- **TASK STATEMENT**:
Lines outside the range are not wanted. Give again exactly the lines between the line holding "text: (931, 37) -> (776, 108), moved" and the line holding "part: (976, 576) -> (771, 476), added", inclusive, from the listing below.

- **DATASET EXTRACT**:
• • •

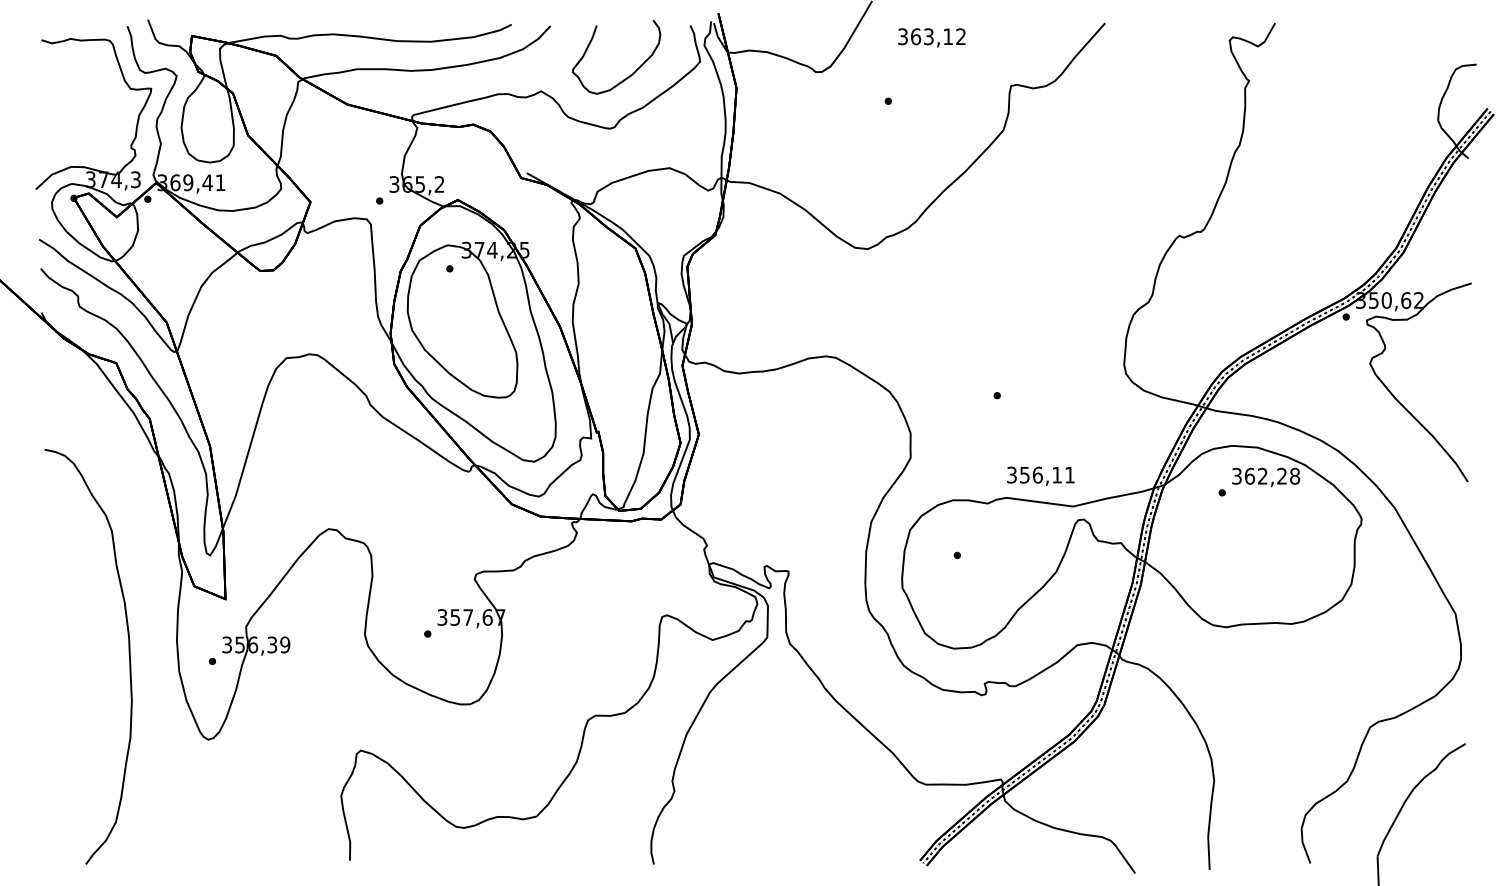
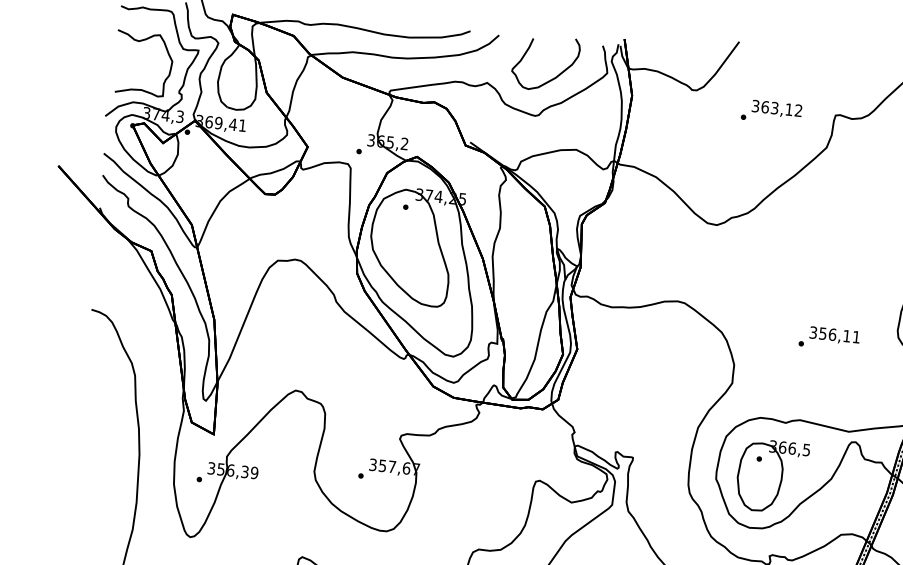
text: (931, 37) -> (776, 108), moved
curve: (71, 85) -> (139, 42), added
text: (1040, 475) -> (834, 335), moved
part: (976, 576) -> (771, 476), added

• • •

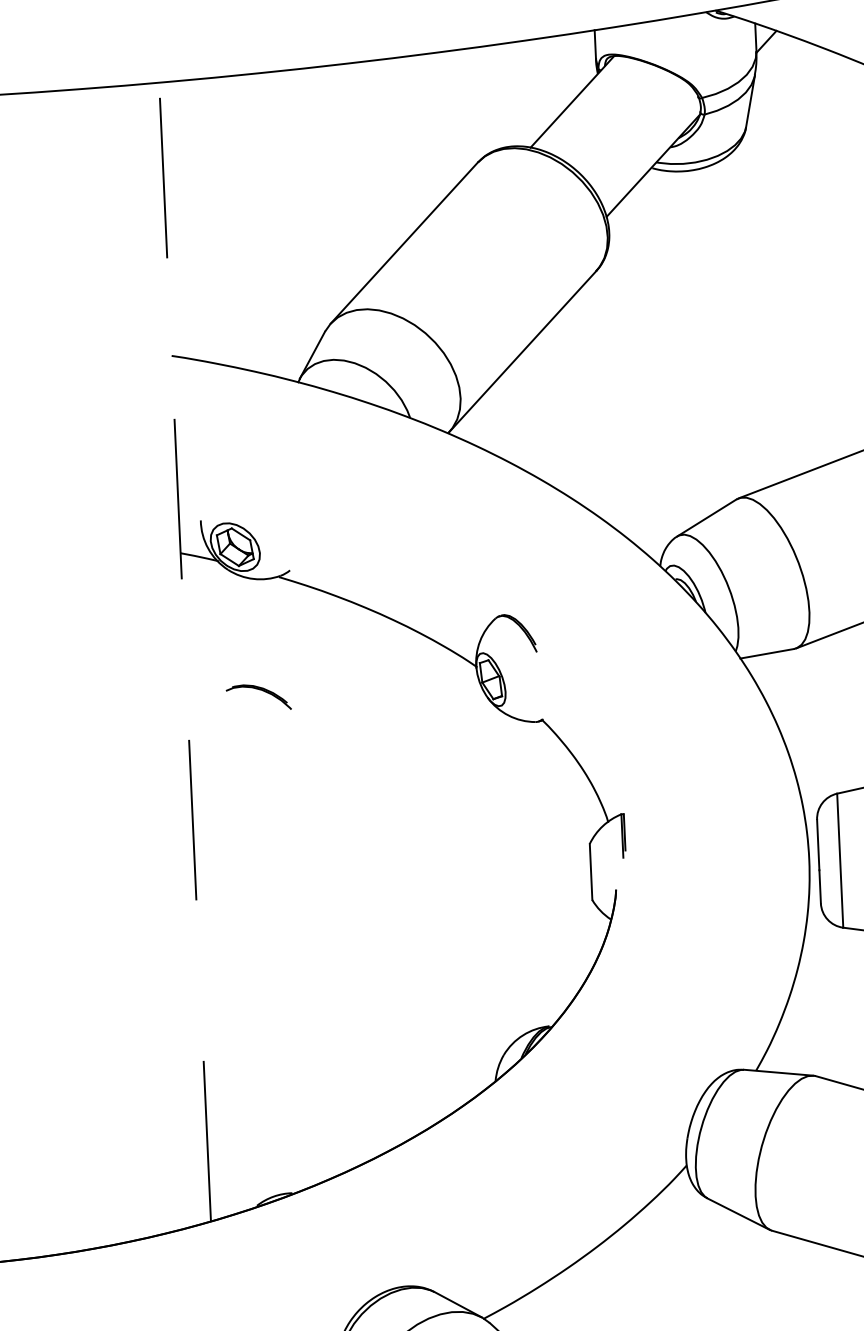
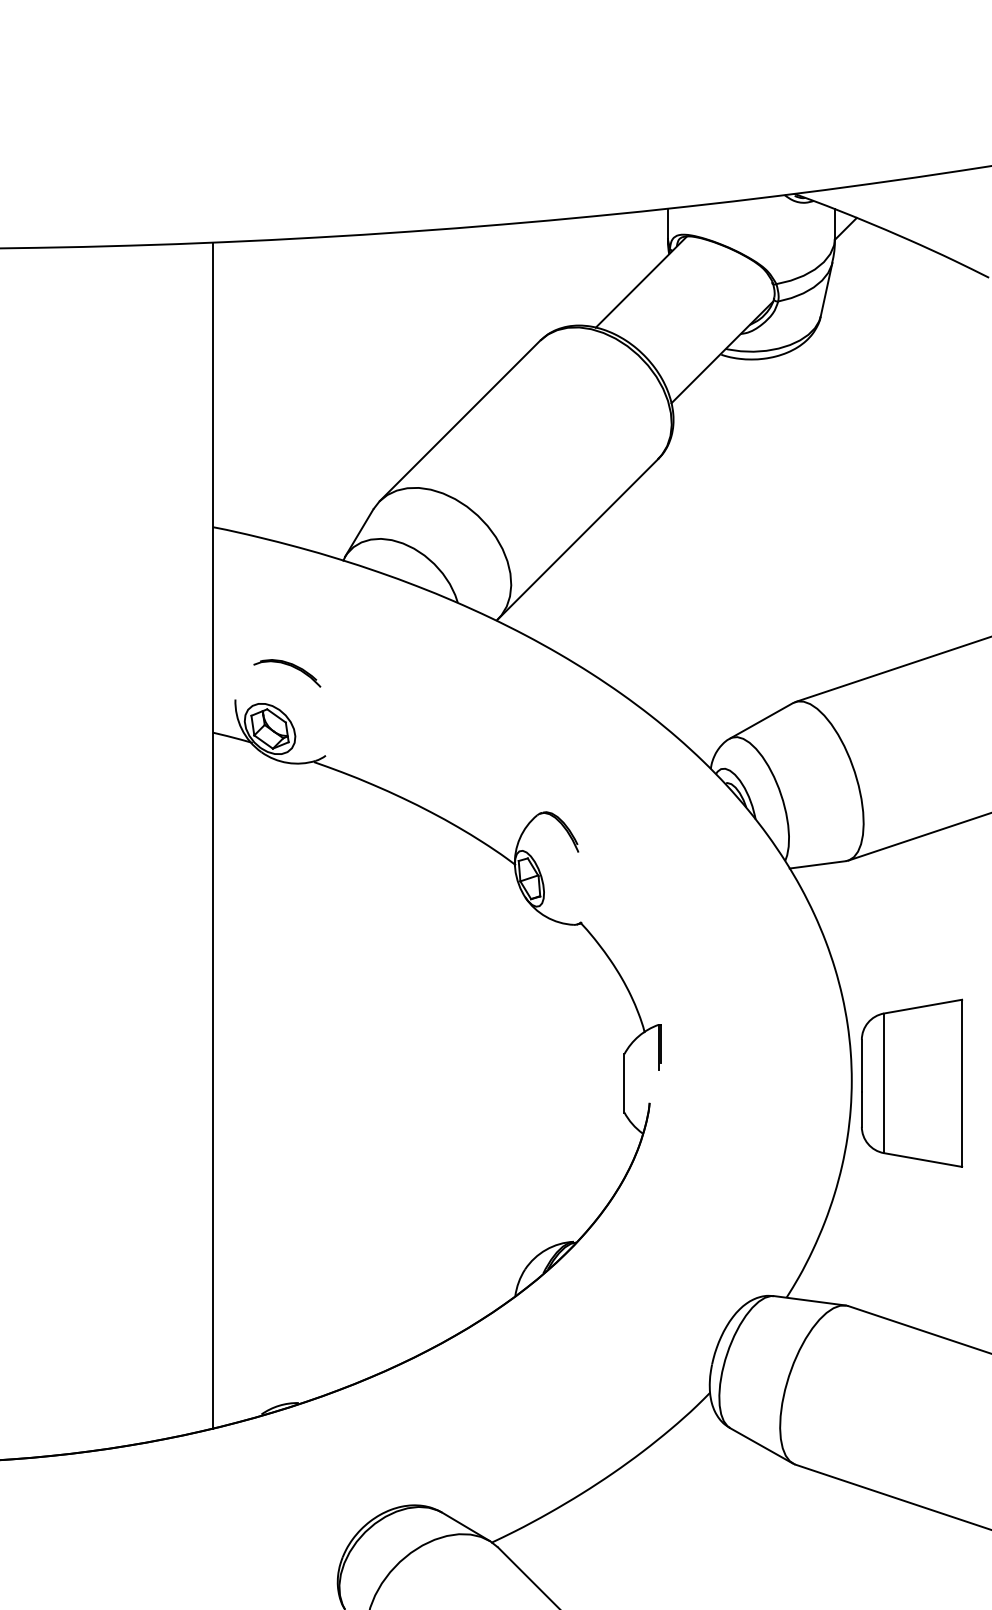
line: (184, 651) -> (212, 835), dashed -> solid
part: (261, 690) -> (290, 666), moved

• • •

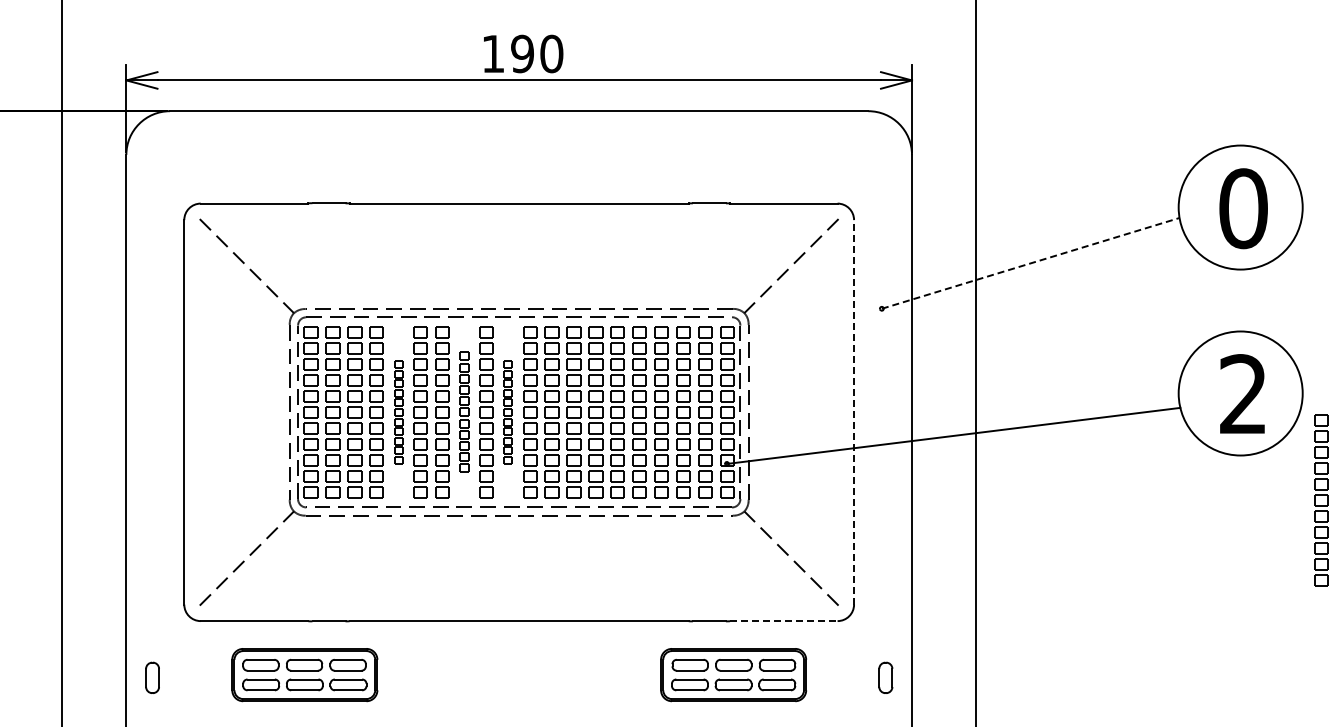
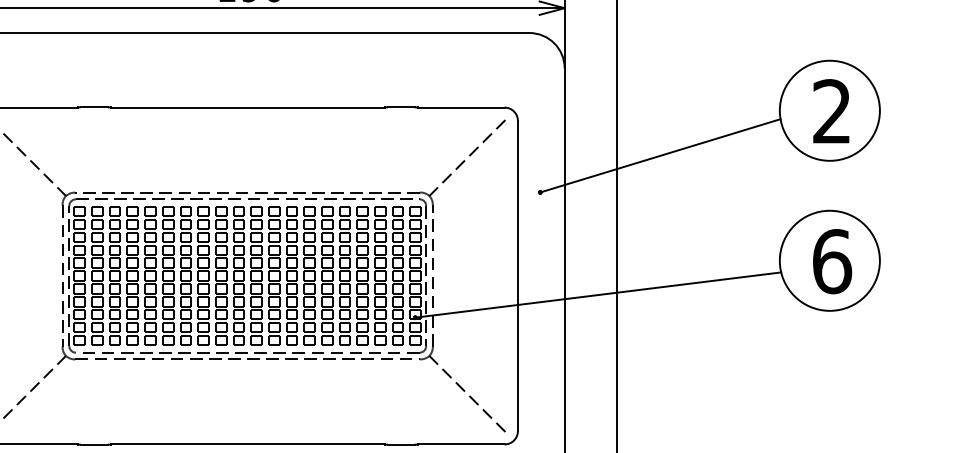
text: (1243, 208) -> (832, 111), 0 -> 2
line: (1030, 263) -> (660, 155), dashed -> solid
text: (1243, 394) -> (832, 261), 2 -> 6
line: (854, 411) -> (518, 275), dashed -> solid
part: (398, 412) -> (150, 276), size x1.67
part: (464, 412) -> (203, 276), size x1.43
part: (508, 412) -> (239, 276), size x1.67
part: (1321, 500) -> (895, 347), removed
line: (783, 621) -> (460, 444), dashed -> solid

• • •

- **EXERCISE SOLUTION**:
text: (931, 37) -> (776, 108), moved
curve: (71, 85) -> (139, 42), added
text: (1040, 475) -> (834, 335), moved
part: (976, 576) -> (771, 476), added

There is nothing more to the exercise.